There are many options available for how to work out, whether you belong to a gym or just want to workout at home. Take an inventory of the equipment available to you. Consider buying your own equipment. Purchasing equipment for your home, such as free weights and resistance bands can be a great investment. Learn more about setting up a home Gym at About.com - http://exercise.about.com/od/strengthtraininggear/tp/homegym.htm

 

Strength Training at the Gym

A gym offers a plethora of strength training resources. Learn More...

 

Muscle definition requires fat burning

To bring out muscle tone, keep body fat in check. So include cardio along with your strength training to see more defined muscles. Definition is usually the result of burning fat. Strive for 20 to 30 minutes of cardio on alternate days of the week from resistance training days.
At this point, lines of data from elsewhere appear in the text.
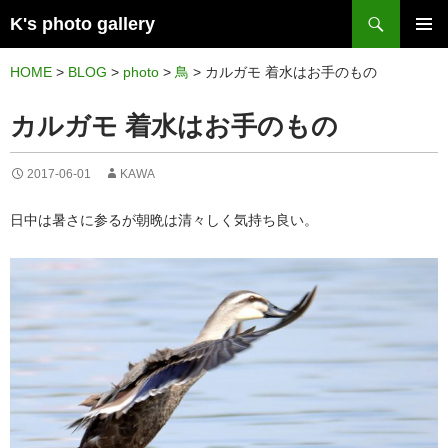
検
K's photo gallery
索
コ
メイン
ン
HOME
>
BLOG
>
photo
>
鳥
>
カルガモ 着水はお手のもの
メニュ
テ
カルガモ 着水はお手のもの
ー
ン
ツ
2017-06-01
KAWA
へ
ス
日中は暑さに参るが朝晩は清々しく気持ち良い。
キ
ッ
プ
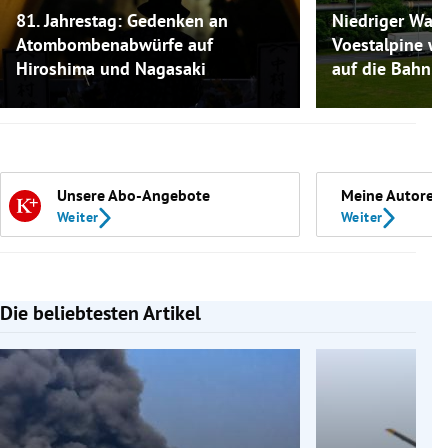
81. Jahrestag: Gedenken an
Niedriger Wass
Atombombenabwürfe auf
Voestalpine w
Hiroshima und Nagasaki
auf die Bahn a
Unsere Abo-Angebote
Meine Autoren
Weiter
Weiter
Die beliebtesten Artikel
Slide 1 von 7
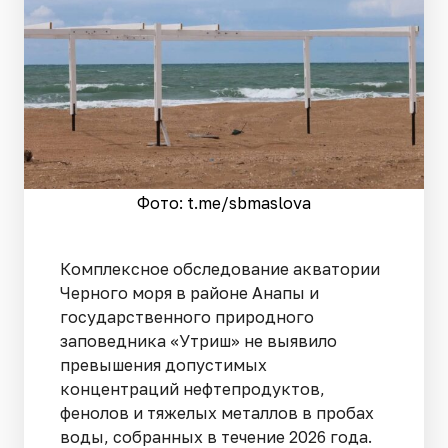
Фото: t.me/sbmaslova
Комплексное обследование акватории
Черного моря в районе Анапы и
государственного природного
заповедника «Утриш» не выявило
превышения допустимых
концентраций нефтепродуктов,
фенолов и тяжелых металлов в пробах
воды, собранных в течение 2026 года.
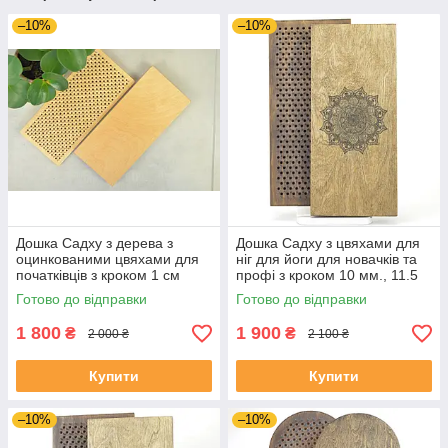
–10%
–10%
Дошка Садху з дерева з
Дошка Садху з цвяхами для
оцинкованими цвяхами для
ніг для йоги для новачків та
початківців з кроком 1 см
профі з кроком 10 мм., 11.5
мм, 12.5ммю, 15 мм з
Готово до відправки
Готово до відправки
гравіруванням "Мандала"
1 800
1 900
₴
₴
2 000 ₴
2 100 ₴
Купити
Купити
–10%
–10%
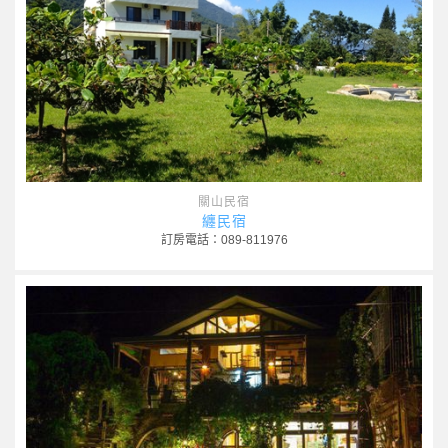
關山民宿
纏民宿
訂房電話：089-811976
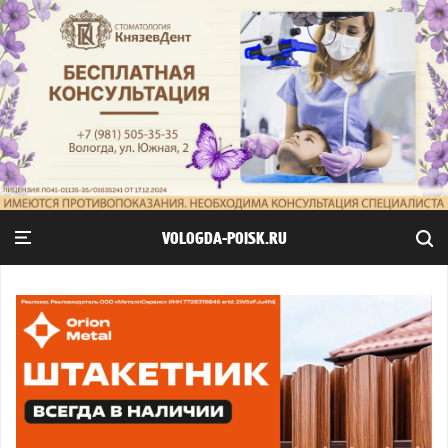
VOLOGDA-POISK.RU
Monitoring your heart rate after a couple weeks at the same level of intensity. If you're working hard enough, you'll see your heart rate decrease.



Using Compound Movements

One time saving tip is to perform compound movements, which target multiple muscle groups at the same time. This can speed up your workout while also hitting smaller muscle groups in conjunction with the larger muscle groups. Compound movements often target multiple muscles groups that are adjacent to one another, for example a set of compound squats hit all the major muscles of the legs. Alternately, you can perform compound movements that target both upper body and lower body muscles in conjunction, like performing bicep curls while doing lunges. You want to be sure your routine balances your muscle groups. If you exercise your biceps, also be sure to exercise your triceps. If you exercise your chest, also exercise your back. Making sure you balance opposing muscle groups (pushing muscles vs. pulling muscles and flexing muscles vs. extending muscles) helps prevent injury and keeps your overall look balanced and aesthetically pleasing. If you are unsure about your form when performing a strength exercise, ask an expert such as a trainer. Not only can using improper form lead to injury, but it may also reduce the effectiveness of the exercise.